The study appears online June 1 in the journal Proceedings of the National Academy of Sciences and in the print issue on June 8.
To study the interaction between CPV and host antibodies, the team created high-resolution maps of the virus using cryogenic electron microscopy (cryo-EM), a process whereby ultra-cold temperatures are used to freeze samples in glass-like ice, allowing researchers to create three-dimensional maps of structures. They also created custom software that enabled them to overcome an issue that has long been a problem in cryo-EM studies.
“Traditionally, cryo-EM averages many individual virus particles together to obtain a high-resolution 3D reconstruction,” said Samantha Hartmann, graduate student in biochemistry and molecular biology, Penn State. “This is incredibly useful, but in this case, it doesn’t provide the level of detail that we wanted for this study.”
Hartmann explained that each CPV particle has 60 sites on its surface where antibodies can bind in their attempt to neutralize the virus. In some cases, all 60 sites can be occupied by antibodies, whereas in others, only a few sites might contain antibodies. When averaging many virus particles together, some with full sets of antibodies and some with only a few or even no antibodies, traditional cryo-EM fails to capture variation in antibody attachment. With their new approach, the researchers’ novel software allowed them to acquire this detailed information.
“With our software, we were able to break each virus particle down into smaller pieces based on our region of interest — in this case, the sites where antibodies bind to the virus – and put them back together again into an image that contained more detailed information.”
The 3D image revealed that an antibody binding site on CPV significantly overlapped its own receptor binding site.
“This means that when an antibody attaches to this antibody binding site, it blocks the virus from attaching to the dog’s cells,” said Hartmann.
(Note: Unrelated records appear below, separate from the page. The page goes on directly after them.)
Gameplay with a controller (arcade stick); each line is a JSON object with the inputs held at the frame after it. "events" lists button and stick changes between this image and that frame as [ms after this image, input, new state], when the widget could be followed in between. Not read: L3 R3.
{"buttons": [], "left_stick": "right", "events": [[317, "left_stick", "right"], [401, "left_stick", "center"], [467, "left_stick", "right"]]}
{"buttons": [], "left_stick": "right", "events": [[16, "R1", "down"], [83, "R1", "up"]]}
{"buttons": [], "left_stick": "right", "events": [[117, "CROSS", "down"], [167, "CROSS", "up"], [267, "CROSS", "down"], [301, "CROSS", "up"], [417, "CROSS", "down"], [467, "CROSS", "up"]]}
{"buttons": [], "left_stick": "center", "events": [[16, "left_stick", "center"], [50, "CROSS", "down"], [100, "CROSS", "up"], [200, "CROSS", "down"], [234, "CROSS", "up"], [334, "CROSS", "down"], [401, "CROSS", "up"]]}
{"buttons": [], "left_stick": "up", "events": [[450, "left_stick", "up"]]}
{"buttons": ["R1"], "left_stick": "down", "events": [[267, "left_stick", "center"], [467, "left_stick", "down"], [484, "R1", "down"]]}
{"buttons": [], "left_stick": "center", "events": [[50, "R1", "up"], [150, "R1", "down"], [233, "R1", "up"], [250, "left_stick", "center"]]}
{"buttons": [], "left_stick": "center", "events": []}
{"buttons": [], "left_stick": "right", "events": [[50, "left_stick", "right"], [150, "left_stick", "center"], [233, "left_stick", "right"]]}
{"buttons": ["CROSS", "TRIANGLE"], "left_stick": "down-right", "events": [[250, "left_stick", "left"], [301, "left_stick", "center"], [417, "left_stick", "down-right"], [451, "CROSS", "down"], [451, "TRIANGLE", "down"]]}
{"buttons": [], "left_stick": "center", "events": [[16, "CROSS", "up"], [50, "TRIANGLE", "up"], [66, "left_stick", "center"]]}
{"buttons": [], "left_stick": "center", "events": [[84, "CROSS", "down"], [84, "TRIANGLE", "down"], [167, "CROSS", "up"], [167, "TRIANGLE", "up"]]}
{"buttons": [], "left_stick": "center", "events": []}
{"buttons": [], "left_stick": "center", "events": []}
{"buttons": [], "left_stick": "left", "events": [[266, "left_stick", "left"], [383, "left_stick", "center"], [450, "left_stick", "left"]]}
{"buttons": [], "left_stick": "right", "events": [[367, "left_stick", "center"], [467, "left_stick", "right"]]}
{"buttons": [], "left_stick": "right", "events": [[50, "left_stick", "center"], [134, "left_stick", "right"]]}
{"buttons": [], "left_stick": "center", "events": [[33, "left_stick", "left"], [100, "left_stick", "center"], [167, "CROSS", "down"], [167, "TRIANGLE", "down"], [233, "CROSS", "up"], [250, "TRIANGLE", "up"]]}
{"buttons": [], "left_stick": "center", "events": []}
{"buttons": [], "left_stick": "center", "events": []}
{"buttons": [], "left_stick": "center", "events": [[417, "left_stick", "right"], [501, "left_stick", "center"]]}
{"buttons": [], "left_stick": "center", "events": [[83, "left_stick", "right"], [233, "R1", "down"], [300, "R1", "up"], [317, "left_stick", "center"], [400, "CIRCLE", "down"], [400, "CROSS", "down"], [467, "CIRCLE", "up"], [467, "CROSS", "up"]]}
In addition, the team found that when antibodies attached to the antibody binding sites of CPV viruses, they induced conformational, or structural, changes in the virus, which further facilitated neutralization.
“It all made sense once we had the structure image,” said Hartmann. “Due to the overlap of the antibody binding site with the receptor binding site, and the subsequent conformational changes, the antibodies were able to neutralize CPV by blocking the virus from binding to the host receptors and entering the cells.”
By contrast, the antibodies were not able to bind to or neutralize feline parvovirus, suggesting that antibody binding sites and receptor binding sites do not overlap in cats.
“Since species-jumping is a rare event in DNA viruses, the emergence of an antibody that binds more avidly to the canine-adapted virus and not ancestral feline-equivalent is of special interest,” said Hafenstein. “We can potentially use this information to predict how CPV might behave if it jumps to another species and how it could evolve to sidestep the vaccines that are currently used in dogs.”
Other authors on the paper include, at Penn State, Daniel Goetschius, graduate student, Lindsey Organtini, postdoctoral researcher, Carol Bator, research technologist, and Robert Ashley, research technologist; at Cornell University, Heather Callaway, graduate student, Kai Huang, postdoctoral fellow, and Colin Parrish, professor of virology; and at University of Pittsburgh, Alexander Makhov, senior research scientist, and James Conway, associate professor of structural biology.
The Pennsylvania Department of Health and National Institutes of Health supported this research.